_Source data_

* * * *

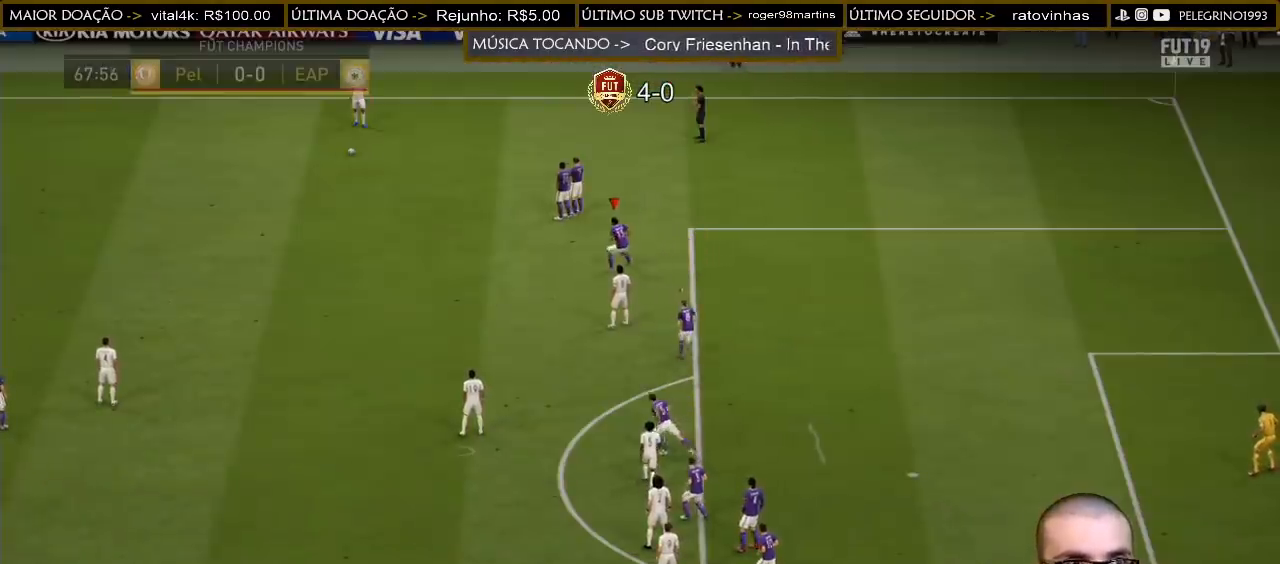
{"buttons": ["L2"], "left_stick": "down-left", "right_stick": "center", "events": [[133, "L2", "down"]]}
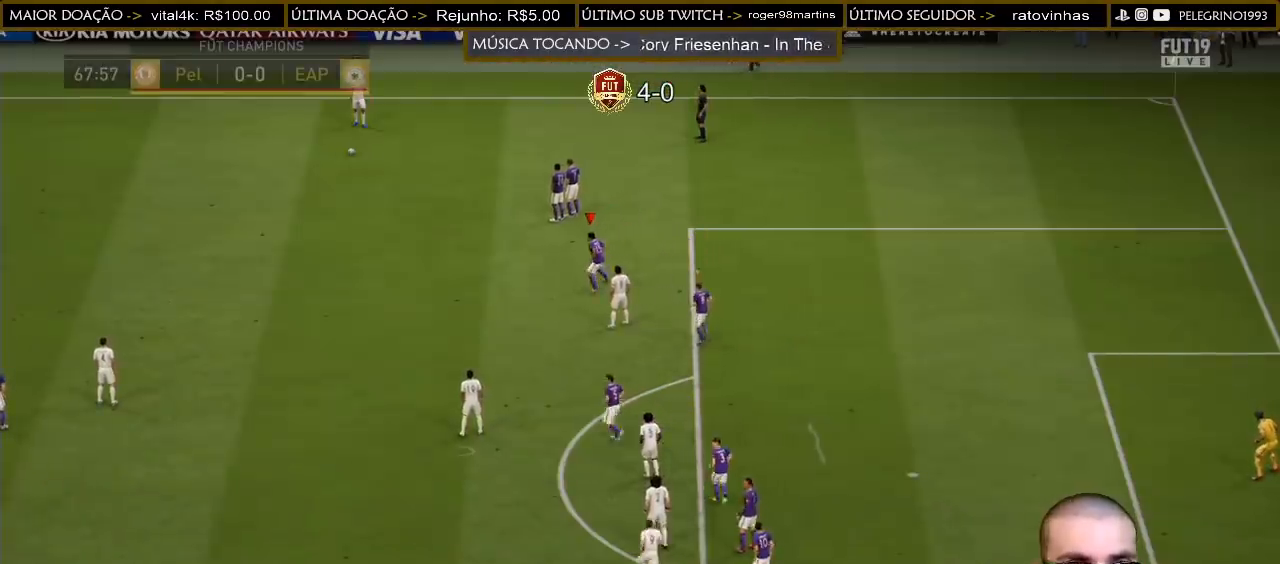
{"buttons": ["L2"], "left_stick": "center", "right_stick": "center", "events": [[467, "left_stick", "center"]]}
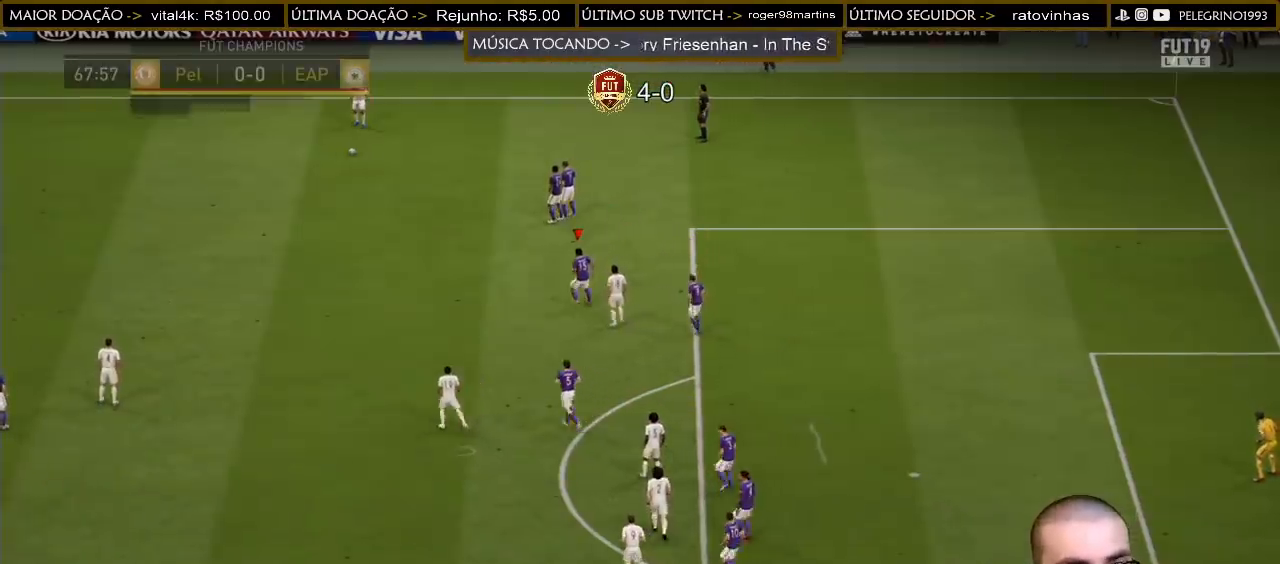
{"buttons": ["L2"], "left_stick": "down-left", "right_stick": "center", "events": [[200, "left_stick", "down-left"]]}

* * * *

_How to complete this task_
Transcribe the listing exactly, skipping pictures.

_Your response_
{"buttons": ["L2"], "left_stick": "down-left", "right_stick": "center", "events": [[133, "L2", "down"]]}
{"buttons": ["L2"], "left_stick": "center", "right_stick": "center", "events": [[467, "left_stick", "center"]]}
{"buttons": ["L2"], "left_stick": "down-left", "right_stick": "center", "events": [[200, "left_stick", "down-left"]]}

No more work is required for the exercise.